__About this task__: Extend the biography of Italian footballer Gianluca Comotto, writing on from the sentence about his season at Biellese.

Personal information
- Full name: Gianluca Comotto
- Date of birth: 16 October 1978 (age 47)
- Place of birth: Ivrea, Italy
- Height: 1.82 m (6 ft 0 in)
- Position: Right back

Senior career*
- Years: Team / Apps / (Gls)
- 1994–1996: Ivrea / 23 / (1)
- 1996–1997: Biellese / 30 / (0)
- 1997–2005: Torino / 93 / (4)
- 1999–2001: → Vicenza (loan) / 47 / (3)
- 2003: → Fiorentina (loan) / 15 / (0)
- 2004: → Reggina (loan) / 14 / (0)
- 2005–2006: Roma / 0 / (0)
- 2005–2006: → Ascoli (loan) / 31 / (3)
- 2006–2008: Torino / 58 / (4)
- 2008–2011: Fiorentina / 72 / (0)
- 2011–2013: Cesena / 59 / (2)
- 2013–2016: Perugia / 60 / (0)

= Gianluca Comotto =

Italian footballer

Gianluca Comotto (born 16 October 1978) is an Italian retired footballer who played as a defender.

==Club career==
Comotto started his career at Ivrea of Serie D. He then played one season for Biellese, also in Serie D.

__Input data__:
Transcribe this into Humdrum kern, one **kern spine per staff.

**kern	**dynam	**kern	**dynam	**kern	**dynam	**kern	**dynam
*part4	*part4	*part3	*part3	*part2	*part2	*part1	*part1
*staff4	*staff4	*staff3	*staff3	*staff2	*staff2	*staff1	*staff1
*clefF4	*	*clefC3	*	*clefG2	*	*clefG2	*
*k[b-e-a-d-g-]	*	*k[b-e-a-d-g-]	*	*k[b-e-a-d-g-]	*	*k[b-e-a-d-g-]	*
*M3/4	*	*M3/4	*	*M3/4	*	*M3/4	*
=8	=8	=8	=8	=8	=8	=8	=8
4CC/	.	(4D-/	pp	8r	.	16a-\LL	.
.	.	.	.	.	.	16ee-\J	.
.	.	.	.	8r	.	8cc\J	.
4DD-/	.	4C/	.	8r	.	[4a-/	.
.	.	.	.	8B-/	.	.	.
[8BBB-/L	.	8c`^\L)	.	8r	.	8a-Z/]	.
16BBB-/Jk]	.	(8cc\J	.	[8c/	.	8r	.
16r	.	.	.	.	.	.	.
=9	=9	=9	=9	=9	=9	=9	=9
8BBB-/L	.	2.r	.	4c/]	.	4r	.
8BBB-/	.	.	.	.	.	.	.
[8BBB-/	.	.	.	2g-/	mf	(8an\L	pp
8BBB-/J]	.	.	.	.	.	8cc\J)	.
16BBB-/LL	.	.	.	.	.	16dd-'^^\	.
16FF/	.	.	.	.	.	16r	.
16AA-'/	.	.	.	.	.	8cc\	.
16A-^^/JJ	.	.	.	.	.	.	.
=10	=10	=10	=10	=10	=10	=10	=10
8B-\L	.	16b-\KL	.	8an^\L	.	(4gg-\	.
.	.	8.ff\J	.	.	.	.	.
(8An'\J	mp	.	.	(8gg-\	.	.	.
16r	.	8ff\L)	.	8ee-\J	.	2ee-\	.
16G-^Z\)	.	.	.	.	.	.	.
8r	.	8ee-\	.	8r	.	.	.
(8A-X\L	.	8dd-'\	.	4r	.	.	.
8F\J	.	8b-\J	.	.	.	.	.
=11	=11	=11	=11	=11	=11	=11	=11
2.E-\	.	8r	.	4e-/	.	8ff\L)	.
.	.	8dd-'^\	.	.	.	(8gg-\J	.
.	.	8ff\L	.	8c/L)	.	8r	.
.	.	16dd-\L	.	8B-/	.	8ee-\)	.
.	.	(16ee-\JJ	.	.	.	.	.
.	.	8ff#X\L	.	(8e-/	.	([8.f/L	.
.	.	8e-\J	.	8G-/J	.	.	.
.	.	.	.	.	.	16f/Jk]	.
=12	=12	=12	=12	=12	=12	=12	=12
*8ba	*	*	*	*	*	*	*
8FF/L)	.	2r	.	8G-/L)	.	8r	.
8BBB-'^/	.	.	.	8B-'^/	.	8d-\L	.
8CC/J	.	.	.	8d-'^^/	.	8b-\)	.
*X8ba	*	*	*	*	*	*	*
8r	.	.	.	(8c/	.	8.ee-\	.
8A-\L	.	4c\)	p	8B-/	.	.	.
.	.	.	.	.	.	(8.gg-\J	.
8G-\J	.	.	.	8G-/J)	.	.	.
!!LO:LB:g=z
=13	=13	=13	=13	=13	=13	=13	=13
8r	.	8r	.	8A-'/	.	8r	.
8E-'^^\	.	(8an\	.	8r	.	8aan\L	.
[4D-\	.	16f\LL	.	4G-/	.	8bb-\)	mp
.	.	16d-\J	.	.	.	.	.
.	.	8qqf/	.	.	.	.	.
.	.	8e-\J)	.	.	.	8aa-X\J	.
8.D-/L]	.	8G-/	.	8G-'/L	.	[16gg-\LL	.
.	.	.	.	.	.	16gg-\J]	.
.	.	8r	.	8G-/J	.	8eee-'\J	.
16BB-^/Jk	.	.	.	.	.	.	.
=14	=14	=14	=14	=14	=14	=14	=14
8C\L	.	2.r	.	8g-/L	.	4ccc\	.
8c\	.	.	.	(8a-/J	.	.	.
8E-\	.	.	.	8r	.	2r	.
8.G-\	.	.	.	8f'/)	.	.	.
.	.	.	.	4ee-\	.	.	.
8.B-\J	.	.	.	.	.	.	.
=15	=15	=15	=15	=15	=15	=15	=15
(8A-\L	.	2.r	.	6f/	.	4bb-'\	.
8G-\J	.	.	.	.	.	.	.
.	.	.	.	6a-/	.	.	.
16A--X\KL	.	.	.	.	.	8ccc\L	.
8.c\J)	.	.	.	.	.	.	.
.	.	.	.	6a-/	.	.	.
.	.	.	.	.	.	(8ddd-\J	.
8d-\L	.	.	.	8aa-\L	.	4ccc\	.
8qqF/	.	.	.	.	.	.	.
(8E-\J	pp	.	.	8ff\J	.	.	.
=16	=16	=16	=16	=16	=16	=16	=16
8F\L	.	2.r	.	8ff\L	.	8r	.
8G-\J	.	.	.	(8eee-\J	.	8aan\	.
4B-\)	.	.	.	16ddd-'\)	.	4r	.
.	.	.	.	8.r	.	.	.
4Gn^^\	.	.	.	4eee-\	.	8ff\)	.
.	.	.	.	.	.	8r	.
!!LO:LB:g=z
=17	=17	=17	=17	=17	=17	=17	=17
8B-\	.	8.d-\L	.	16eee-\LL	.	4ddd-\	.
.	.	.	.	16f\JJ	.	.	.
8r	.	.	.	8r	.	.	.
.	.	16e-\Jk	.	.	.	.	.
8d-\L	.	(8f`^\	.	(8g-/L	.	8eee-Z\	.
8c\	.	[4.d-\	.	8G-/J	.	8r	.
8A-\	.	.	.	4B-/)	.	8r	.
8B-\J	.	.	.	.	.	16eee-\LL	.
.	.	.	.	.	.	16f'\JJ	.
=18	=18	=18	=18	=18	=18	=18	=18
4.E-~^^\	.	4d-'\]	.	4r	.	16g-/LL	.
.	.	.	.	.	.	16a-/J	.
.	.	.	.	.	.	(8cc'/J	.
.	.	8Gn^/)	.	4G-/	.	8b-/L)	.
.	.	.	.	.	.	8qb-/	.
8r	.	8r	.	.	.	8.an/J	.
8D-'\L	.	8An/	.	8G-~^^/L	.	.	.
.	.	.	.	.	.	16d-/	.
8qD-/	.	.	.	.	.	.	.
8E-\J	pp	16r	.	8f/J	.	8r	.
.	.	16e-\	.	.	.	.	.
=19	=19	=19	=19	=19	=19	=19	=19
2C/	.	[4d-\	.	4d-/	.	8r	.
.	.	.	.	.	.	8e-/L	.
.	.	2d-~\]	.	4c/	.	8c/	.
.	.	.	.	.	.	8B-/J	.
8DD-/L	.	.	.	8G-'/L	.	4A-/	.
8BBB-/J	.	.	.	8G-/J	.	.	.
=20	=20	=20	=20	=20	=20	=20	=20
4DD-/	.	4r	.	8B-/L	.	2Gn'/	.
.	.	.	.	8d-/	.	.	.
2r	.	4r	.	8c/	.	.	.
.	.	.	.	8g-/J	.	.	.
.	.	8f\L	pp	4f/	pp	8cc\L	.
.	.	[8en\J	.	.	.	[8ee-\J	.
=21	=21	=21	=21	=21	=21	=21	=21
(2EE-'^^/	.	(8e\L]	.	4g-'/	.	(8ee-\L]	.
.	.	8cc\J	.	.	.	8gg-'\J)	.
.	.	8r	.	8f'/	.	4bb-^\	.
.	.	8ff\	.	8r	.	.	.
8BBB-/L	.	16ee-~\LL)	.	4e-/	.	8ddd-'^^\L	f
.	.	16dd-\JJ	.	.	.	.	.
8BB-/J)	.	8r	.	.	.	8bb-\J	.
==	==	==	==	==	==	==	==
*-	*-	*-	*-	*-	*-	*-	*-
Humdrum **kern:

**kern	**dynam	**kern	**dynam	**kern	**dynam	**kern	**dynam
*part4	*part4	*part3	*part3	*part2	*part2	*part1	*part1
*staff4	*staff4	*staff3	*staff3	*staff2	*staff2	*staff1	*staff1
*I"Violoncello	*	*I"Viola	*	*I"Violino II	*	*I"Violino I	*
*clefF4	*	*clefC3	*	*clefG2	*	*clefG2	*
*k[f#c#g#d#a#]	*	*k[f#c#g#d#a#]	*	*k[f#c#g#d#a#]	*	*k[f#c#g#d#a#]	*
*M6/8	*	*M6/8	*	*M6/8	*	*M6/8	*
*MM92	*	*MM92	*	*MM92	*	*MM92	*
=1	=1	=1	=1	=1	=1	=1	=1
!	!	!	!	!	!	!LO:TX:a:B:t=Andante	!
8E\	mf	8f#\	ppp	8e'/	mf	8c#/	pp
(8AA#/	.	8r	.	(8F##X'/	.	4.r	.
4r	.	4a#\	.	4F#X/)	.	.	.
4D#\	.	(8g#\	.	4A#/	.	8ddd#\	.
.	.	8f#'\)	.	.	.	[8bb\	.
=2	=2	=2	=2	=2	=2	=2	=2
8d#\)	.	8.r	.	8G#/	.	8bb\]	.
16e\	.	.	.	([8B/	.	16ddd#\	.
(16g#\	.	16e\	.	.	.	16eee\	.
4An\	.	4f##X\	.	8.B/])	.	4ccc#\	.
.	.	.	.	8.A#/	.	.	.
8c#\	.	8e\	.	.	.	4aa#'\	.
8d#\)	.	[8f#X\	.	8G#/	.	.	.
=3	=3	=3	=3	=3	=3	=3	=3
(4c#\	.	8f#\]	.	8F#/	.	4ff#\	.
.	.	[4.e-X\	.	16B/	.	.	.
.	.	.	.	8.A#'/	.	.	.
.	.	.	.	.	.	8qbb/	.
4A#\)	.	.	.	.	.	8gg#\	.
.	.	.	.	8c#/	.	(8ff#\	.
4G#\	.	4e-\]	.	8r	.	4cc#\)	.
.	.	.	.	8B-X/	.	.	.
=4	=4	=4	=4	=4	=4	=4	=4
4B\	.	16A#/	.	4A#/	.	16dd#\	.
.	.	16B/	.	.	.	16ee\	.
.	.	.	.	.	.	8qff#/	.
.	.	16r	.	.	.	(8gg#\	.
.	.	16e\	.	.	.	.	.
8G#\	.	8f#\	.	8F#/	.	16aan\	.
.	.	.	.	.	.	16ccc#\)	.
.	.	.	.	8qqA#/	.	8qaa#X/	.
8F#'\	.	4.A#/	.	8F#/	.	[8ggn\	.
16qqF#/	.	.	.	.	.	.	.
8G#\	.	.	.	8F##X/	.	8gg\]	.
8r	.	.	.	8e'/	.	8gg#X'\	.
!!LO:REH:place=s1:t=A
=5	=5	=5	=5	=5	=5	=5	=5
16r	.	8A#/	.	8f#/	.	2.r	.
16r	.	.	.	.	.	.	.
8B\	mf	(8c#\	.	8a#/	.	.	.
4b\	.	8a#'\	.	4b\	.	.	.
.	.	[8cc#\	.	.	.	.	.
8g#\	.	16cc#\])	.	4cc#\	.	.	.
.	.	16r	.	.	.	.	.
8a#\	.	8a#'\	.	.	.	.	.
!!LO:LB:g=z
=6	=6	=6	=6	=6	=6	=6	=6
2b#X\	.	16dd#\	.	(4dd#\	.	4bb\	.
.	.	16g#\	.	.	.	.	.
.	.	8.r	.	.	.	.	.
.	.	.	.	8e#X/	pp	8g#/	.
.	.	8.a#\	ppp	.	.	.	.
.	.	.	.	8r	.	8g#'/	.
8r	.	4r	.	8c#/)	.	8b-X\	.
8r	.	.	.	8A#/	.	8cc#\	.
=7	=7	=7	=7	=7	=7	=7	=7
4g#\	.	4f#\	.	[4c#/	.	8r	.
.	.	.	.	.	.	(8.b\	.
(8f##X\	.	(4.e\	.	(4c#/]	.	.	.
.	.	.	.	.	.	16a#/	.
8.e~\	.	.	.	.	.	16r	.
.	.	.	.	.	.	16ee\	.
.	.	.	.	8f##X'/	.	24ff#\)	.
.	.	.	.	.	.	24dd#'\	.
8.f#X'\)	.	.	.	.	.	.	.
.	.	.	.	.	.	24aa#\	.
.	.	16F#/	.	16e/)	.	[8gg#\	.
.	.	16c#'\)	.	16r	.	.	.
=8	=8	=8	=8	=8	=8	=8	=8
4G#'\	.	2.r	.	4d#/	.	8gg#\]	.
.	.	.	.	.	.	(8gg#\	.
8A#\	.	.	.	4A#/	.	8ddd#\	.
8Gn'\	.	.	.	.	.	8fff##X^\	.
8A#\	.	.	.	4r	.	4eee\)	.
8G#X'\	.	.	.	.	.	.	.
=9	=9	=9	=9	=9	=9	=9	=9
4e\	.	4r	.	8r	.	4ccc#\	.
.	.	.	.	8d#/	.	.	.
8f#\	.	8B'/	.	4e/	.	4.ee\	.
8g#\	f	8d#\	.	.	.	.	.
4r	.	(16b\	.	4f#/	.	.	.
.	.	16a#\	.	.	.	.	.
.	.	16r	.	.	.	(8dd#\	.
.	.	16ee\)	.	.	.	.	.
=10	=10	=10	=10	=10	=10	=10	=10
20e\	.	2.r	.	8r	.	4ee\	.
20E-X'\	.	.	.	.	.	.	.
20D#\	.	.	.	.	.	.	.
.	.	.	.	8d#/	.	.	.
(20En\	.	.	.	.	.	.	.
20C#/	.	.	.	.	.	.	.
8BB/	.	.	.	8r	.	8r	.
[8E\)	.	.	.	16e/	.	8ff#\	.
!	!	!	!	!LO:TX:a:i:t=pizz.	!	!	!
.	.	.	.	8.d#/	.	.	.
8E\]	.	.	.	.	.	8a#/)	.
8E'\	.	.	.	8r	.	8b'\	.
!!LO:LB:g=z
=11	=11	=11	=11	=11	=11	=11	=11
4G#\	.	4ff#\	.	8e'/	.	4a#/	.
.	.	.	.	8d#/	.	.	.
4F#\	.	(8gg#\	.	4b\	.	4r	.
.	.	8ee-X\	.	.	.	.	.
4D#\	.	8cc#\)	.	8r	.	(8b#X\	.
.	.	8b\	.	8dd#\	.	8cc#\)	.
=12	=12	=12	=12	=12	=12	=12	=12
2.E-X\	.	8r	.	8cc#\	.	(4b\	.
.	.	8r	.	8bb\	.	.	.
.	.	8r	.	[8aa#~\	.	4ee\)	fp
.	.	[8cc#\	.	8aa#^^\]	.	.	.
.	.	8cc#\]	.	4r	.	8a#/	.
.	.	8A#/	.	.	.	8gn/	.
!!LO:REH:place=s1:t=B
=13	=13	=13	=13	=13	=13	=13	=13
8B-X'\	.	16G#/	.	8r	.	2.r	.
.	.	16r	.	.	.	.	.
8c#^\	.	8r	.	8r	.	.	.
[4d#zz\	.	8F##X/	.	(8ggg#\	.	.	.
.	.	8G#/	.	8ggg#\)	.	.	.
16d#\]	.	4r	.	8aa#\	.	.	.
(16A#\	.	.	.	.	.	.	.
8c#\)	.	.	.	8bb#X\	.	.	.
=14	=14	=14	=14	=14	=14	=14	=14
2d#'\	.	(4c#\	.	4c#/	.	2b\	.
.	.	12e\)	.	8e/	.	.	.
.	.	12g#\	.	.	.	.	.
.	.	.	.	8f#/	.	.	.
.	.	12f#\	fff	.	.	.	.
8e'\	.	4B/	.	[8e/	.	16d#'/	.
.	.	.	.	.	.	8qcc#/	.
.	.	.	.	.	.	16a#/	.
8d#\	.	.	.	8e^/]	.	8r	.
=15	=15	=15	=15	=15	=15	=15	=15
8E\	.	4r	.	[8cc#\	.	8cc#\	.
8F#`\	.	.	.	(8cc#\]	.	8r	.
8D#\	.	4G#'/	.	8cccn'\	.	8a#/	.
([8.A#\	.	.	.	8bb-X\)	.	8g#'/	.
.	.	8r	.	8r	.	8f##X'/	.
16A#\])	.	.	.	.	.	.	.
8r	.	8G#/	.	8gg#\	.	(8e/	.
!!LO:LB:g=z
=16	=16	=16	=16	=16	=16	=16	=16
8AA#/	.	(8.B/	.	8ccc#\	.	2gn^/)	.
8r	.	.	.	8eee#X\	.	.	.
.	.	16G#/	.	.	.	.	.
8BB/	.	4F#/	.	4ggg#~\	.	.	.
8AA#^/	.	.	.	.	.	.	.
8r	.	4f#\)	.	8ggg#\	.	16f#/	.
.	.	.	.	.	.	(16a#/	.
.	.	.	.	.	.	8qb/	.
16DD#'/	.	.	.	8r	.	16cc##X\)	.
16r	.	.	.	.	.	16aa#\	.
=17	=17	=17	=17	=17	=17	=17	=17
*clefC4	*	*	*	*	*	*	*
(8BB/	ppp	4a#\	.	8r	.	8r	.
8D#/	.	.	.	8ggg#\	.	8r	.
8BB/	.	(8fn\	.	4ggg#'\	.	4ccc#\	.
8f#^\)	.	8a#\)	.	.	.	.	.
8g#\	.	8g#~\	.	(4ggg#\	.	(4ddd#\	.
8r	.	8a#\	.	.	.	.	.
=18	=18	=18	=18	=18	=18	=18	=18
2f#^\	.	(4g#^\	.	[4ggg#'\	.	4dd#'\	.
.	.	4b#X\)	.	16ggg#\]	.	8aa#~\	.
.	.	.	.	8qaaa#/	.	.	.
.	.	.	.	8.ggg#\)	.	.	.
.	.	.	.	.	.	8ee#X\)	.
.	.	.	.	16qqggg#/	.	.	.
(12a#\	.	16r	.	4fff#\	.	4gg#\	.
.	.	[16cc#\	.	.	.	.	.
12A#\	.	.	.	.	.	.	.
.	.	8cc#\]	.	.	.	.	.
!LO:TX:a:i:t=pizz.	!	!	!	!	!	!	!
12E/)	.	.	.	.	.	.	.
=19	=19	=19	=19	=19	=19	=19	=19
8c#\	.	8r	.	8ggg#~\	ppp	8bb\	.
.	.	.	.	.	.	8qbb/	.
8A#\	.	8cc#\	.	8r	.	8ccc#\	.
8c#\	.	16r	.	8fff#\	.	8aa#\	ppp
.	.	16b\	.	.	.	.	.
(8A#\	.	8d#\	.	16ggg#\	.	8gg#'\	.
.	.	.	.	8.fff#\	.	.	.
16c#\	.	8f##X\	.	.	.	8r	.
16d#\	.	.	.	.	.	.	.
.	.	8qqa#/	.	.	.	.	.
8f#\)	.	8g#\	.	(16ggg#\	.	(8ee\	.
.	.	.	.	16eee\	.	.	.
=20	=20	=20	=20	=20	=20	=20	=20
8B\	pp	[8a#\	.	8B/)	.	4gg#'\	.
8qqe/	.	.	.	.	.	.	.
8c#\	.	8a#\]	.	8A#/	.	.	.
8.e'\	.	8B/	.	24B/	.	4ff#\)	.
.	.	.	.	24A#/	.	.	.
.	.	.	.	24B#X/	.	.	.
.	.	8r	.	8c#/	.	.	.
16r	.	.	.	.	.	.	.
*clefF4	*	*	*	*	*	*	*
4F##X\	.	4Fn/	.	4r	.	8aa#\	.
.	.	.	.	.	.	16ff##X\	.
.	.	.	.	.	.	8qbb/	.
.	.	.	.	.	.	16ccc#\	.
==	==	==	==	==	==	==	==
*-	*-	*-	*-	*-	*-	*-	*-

__Answer space__:
===Torino===
He joined Torino in summer 1997, and played 12 games in two Serie B seasons. After Torino won promotion to Serie A, he was farmed to Vicenza, where he won promotion again. He made his Serie A debut while on loan at Vicenza on 1 October 2000, in a match against AC Milan. Comotto returned to Torino in summer 2001, and played his first Serie A season for Torino.

Torino relegated in summer 2003, and Comotto successively played for Reggina (Serie A) and Fiorentina (Serie B), and then returned to Torino in 2004. Comotto helped the team win promotion back to Serie A again.

===Roma and Return to Turin===
However, because of the bankruptcy of Torino Calcio, Comotto was released for free in July 2005. Instead of signing a new contract with new Torino (Torino FC) in Serie B, he signed a 3-year contract with AS Roma, worth €600,000 per season in gross, on 18 August, and loaned him to Ascoli until the end of the 2005–06 season. Comotto was re-signed by Torino in summer 2006 in a temporary deal, for €250,000 loan fee. Turin bought back 50% registration rights of Comotto in January 2007 for €1.05 million and Torino got the full rights in June 2007 for another €1.525M, making his transfer fee was €2.825 million in total.

Comotto captained Torino in 2007–08 season, but his season came to early end at March 2008 due to injuries.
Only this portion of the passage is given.